Мотя, который последние несколько минут тряс головой с искренним желанием проснуться, наконец решил включиться в разговор.
– Дина! Я не понял. На хера этот Армагеддон?!
Я, чтобы не мешать воркованию голубков, прошептал на ему на ухо:
– Энергия Мотя. Энергия Ка. Я же тебе рассказывал. Ее надо закачать в параллельный мир. Не мешай. Дай послушать.
– И когда? – продолжал Антон как ни в чем не бывало.
– Я уже сказала. Очень скоро.
– Мы сделаем все, чтобы тебе помешать.
Антон сказал это, примерно так, как я бы сказал: «Слушай, это платье, честное говоря, тебе – не очень…»
– Детский сад кончился, Антон. Прости, голубь. Но лететь тебе некуда.
– Ты думаешь, что…
– Я ничего не думаю. То, что написано в твоем файле, знает любой аналитик любой спецслужбы. И, соответственно, все ее топ-менеджеры. Это не может ничего изменить. Поздно. Им, в отличии от вас, не пришла в голову идея, что мы будем атаковать так быстро и так жестко. А мы будем!
Антон замолчал. Я решил чуть-чуть сменить тему, заодно пригасив динин пафос.
– А давно ли, дорогая сестра, ты начала убивать?
– Не надо глупостей. Ты же знаешь, что смерти нет. И я никого не убивала. Даже не отдавала приказ. У нас есть для этого специальная коллегия.
– Ликвидационная?
– Да. – Дина поморщилась. – Но она действует на основании постановлений других коллегией.
– Зачем вы убили Лилю?
– Мы не убивали Лилю. Она покончила с собой, не дожидаясь нас, и это ты тоже знаешь. Послушай! Мне кажется, что у тебя какие-то извращенные представления о нас. Мы не любим насилие. И предпочитаем его избегать, где только возможно.
– Хватит гнать, Дина, – не выдержал Мотя. – Ваша цель – страдания на Земле. Кровь, слезы и смерть.
– Повторяю. Конкретного насилия мы не любим. А страдание… Это слишком сложно…
Тут уже не выдержал я.
– Кокретное насилие?? Ядерную катастрофу, которую вы готовите – это не конкретно?

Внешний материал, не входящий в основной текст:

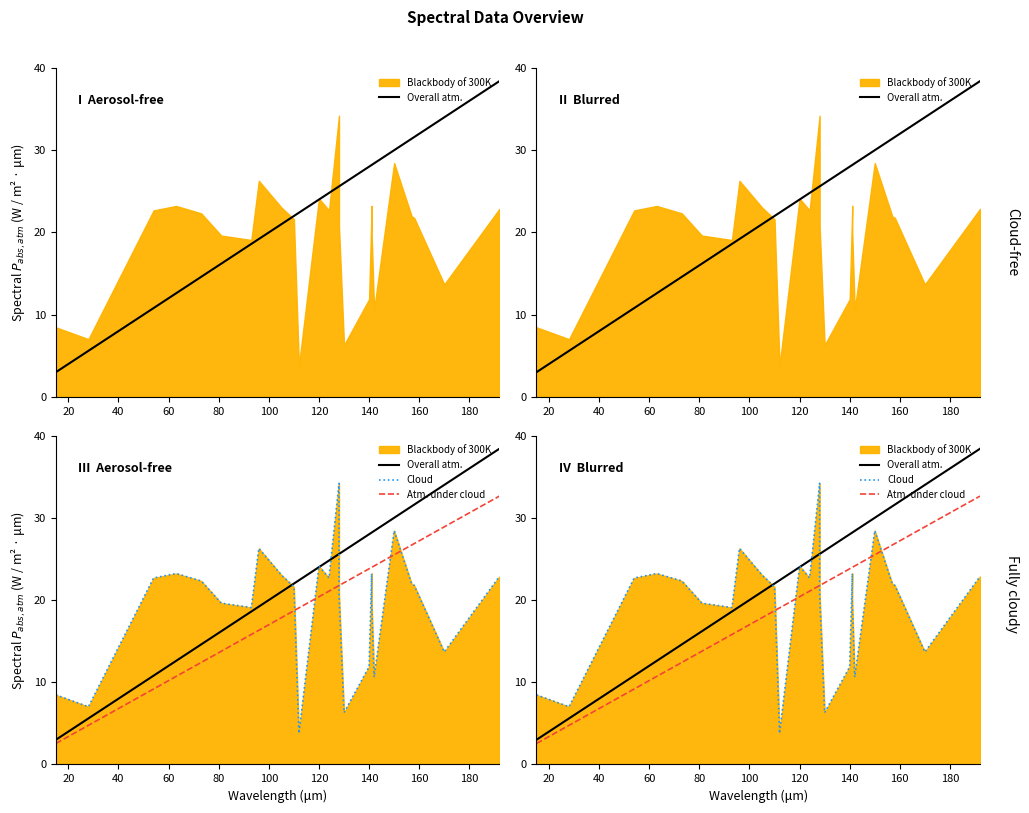

Does the chart display data point markers on the line(s)?

No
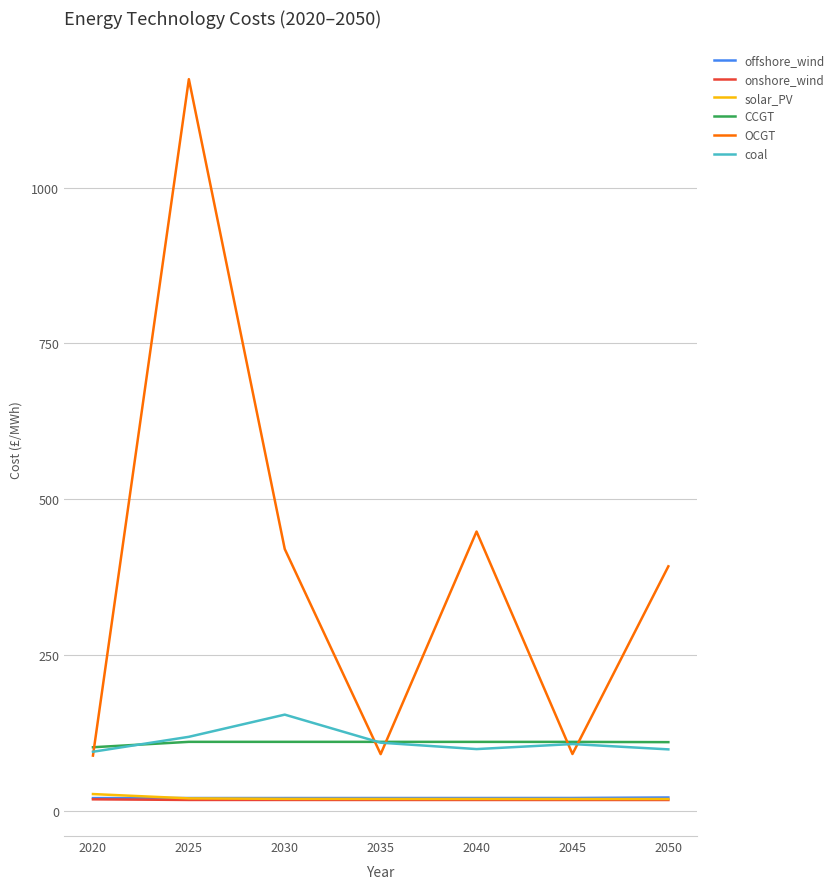

How many distinct data groups are displayed?

6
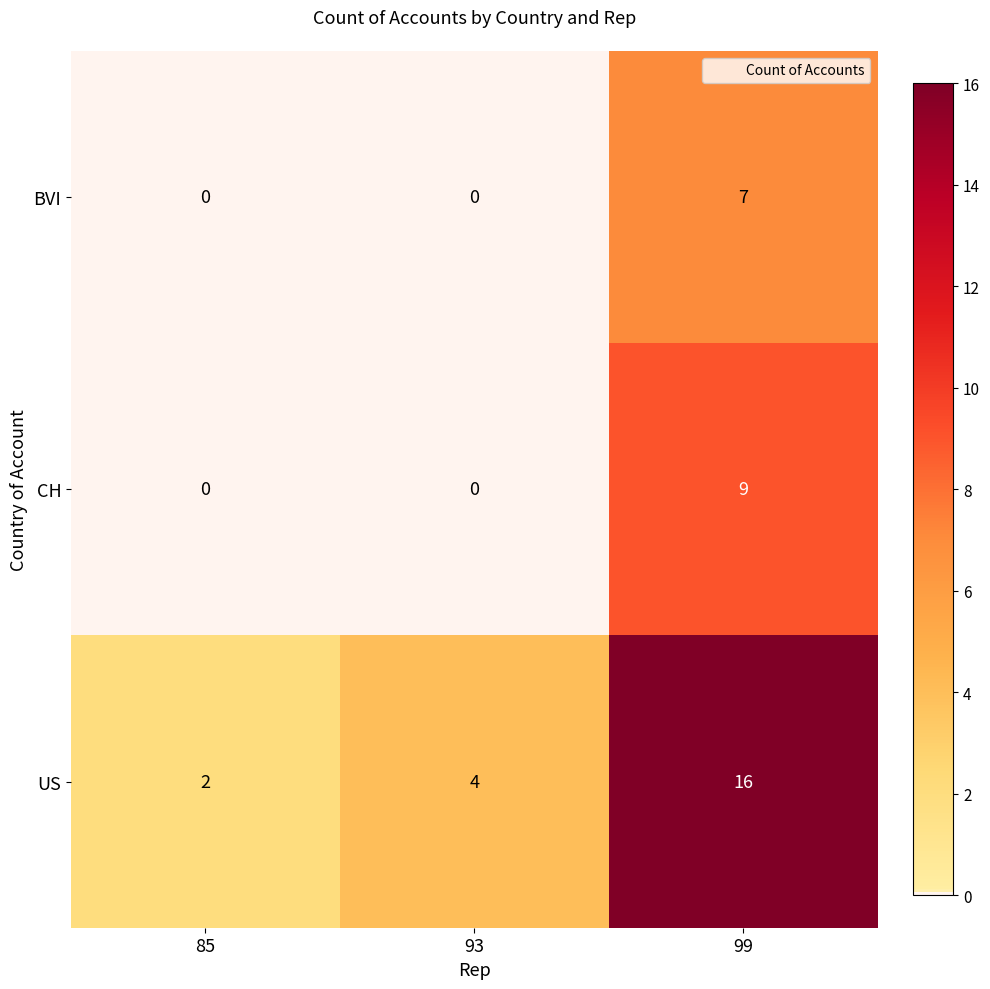

Reading left to right, what are all the values shown in this chart?

BVI: 0	0	7
CH: 0	0	9
US: 2	4	16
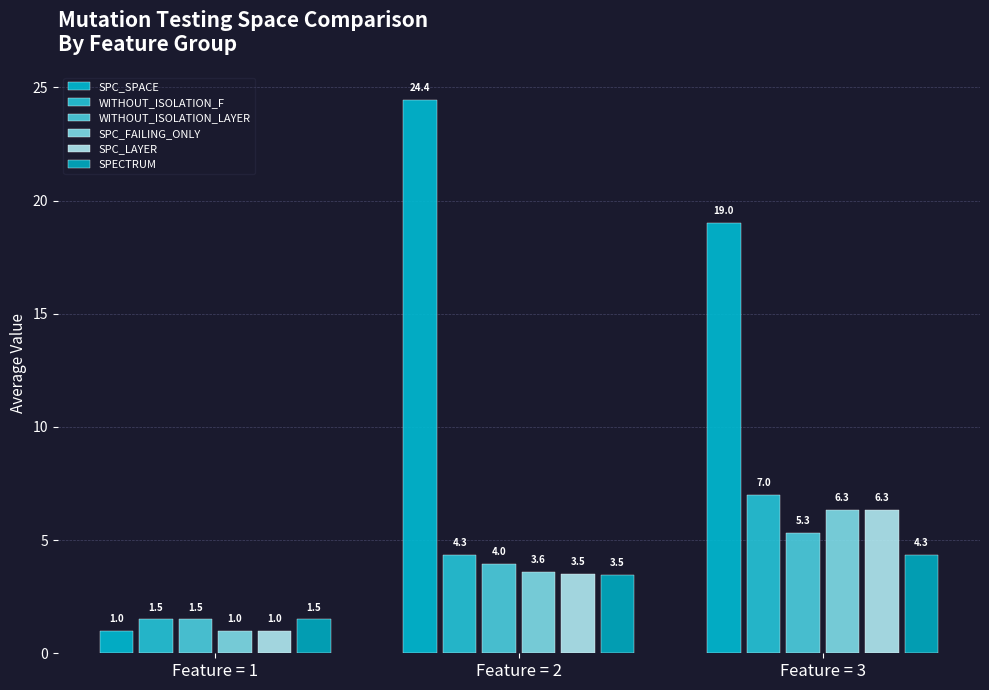

What value does the WITHOUT_ISOLATION_LAYER series have at Feature = 2?

4.0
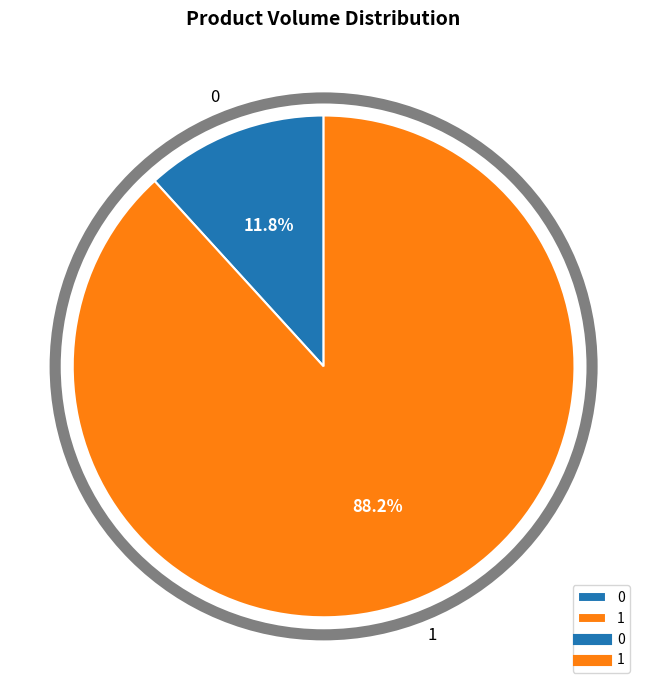

What is the largest slice in the pie chart?

1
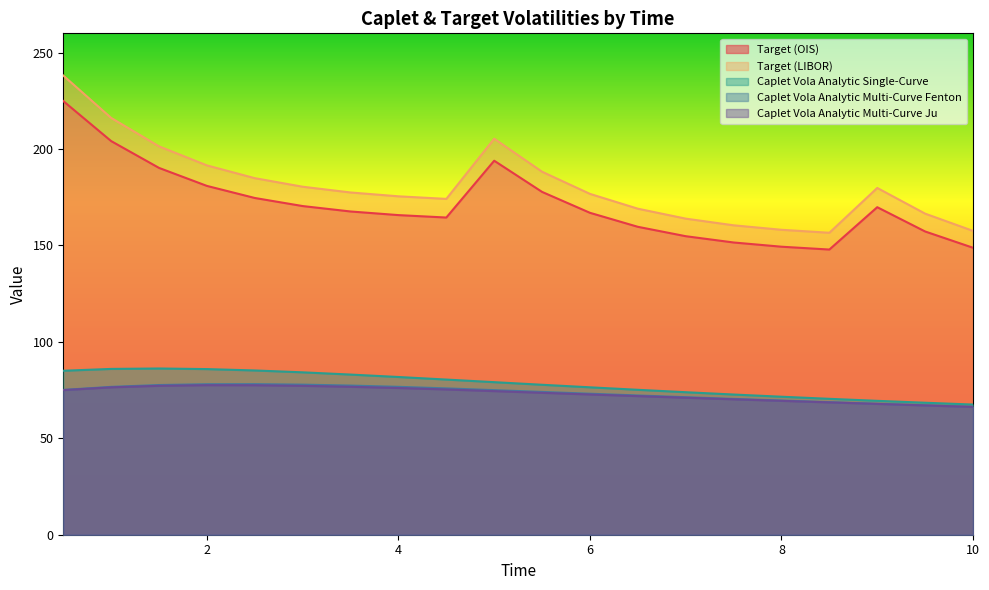

Reading right to left, extract all data points from this chart.

Target (OIS): 148.8	157.2	169.8	147.9	149.3	151.5	154.8	159.7	166.9	177.8	193.9	164.5	165.7	167.6	170.4	174.6	180.9	190.2	204.1	224.9
Target (LIBOR): 157.6	166.5	179.8	156.6	158.1	160.4	163.9	169.1	176.8	188.2	205.3	174.2	175.5	177.5	180.5	184.9	191.5	201.4	216.1	238.1
Caplet Vola Analytic Single-Curve: 67.5	68.4	69.4	70.5	71.6	72.7	73.9	75.2	76.4	77.8	79.1	80.5	81.8	83.0	84.2	85.2	85.9	86.2	86.0	85.0
Caplet Vola Analytic Multi-Curve Fenton: 66.3	67.1	67.9	68.8	69.6	70.4	71.3	72.2	73.1	74.0	75.0	75.9	76.7	77.3	77.8	78.1	78.0	77.6	76.7	75.1
Caplet Vola Analytic Multi-Curve Ju: 66.3	67.0	67.8	68.6	69.4	70.2	71.0	71.9	72.7	73.6	74.5	75.3	76.1	76.7	77.2	77.5	77.5	77.2	76.4	75.0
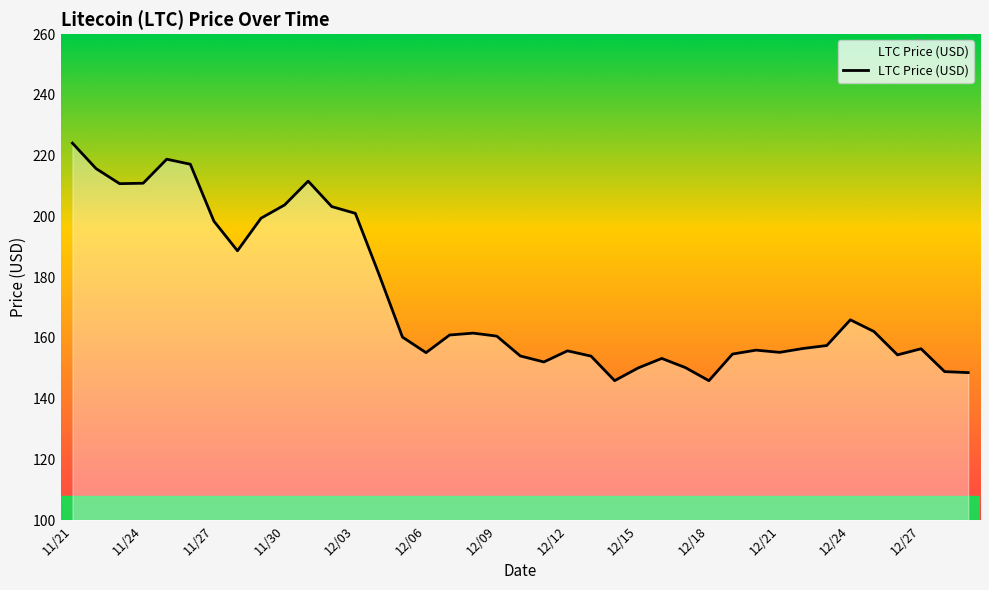

What is the difference between the maximum and minimum values?

78.2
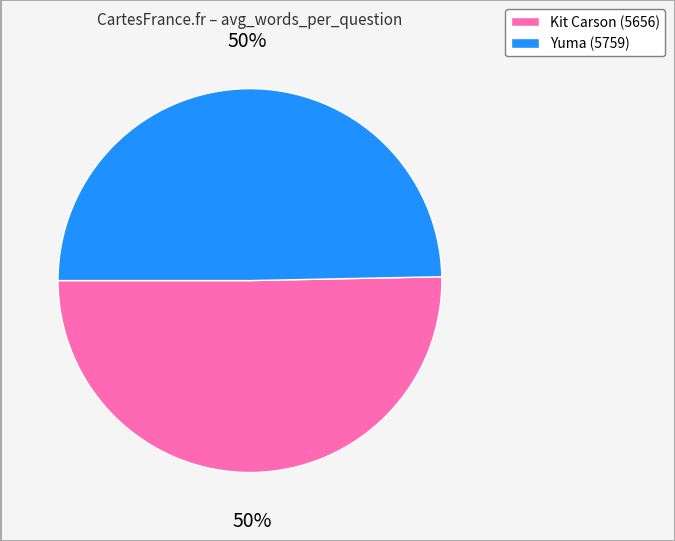

Is it true that Kit Carson (5656) is 39% of the pie?

False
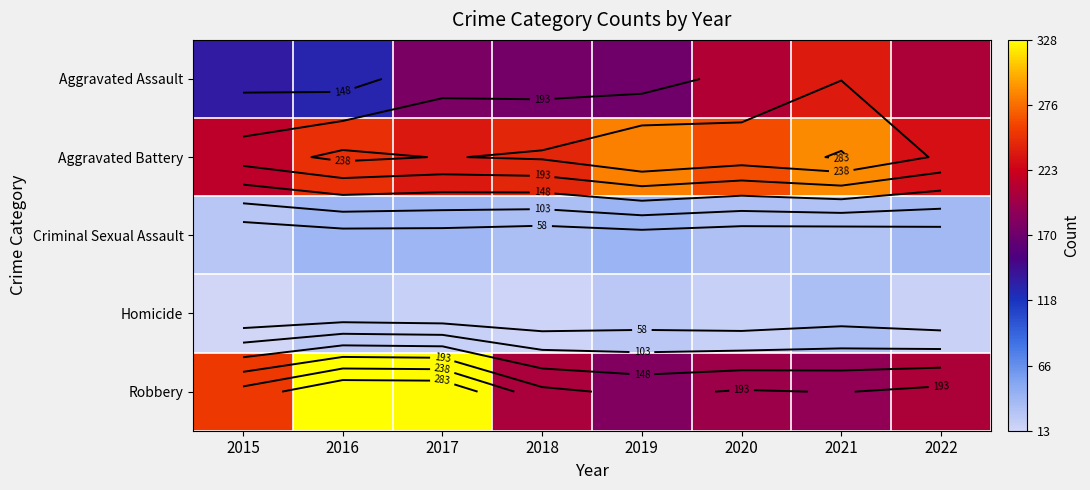

Where does the Aggravated Battery series first go above 249?

2019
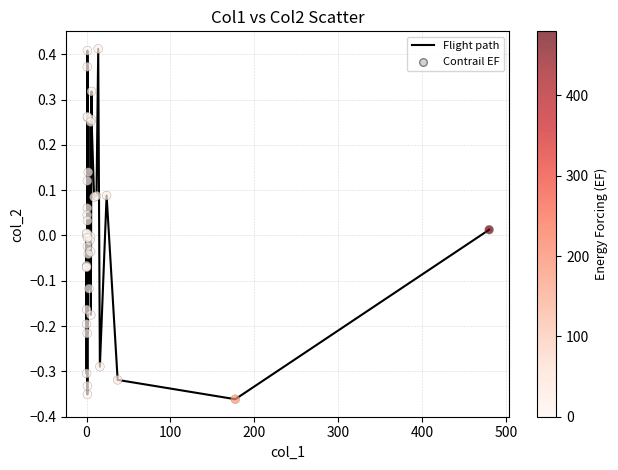

What is the difference between the maximum and minimum values?

0.8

Холокост вы устроили?!?!
– Мы. Но не мы одни.
Не одни. Я представил себе немецкого инженера. Круглые железные очки. Топорщаяся мышиная форма, явно недавно сменившая пиджак или джемпер. Он сидит у кульмана и чертит. В конторе, которая несколько месяцев назад была детской библиотекой, холодно. Он то и дело подходит к печке-буржуйке, где тлеют четыре книги на польском и греет пальцы. На ватмане появляются первые контуры здания. Вход. Раздевалка. Сколько нужно вешалок? А в зимнее время? Он звонит и спрашивает. А вообще не нужны? Вещи на пол? Хорошо. Так. В камеру должно помещаться по сто двадцать человек. Значит камер нужно две. И еще печь. Объем печи, в которую поместится двести сорок тел равен… Так… Размер одного тела, скажем 90-60-90. Нет зазоры надо оставить… Хотя там же будут и дети, а они чуть ли не вдвое меньше взрослых… Он берет арифмометр. Потом снова чертит. Потом ему приходит в голову две рационализаторских идеи. Он опять звонит. Отклонены обе. Убивать одним и тем же газом, что и сжигать – неразумно. Надо испытывать боевые отравляющие вещества. Сразу сжигать без предварительного отравления – технологически сложно. Людей придется загонять не в душевые комнаты, а в печку. Заключенные могут начать волноваться. Кроме того, в этом случае золотые коронки и другие случайно припрятанные ценности (нельзя забывать, что народ, с которым мы имеем дело – хитрый и жадный) должны будут выгребаться из золы, что трудоемко, уж не говоря о том, что бриллианты и вовсе сгорят без остатка.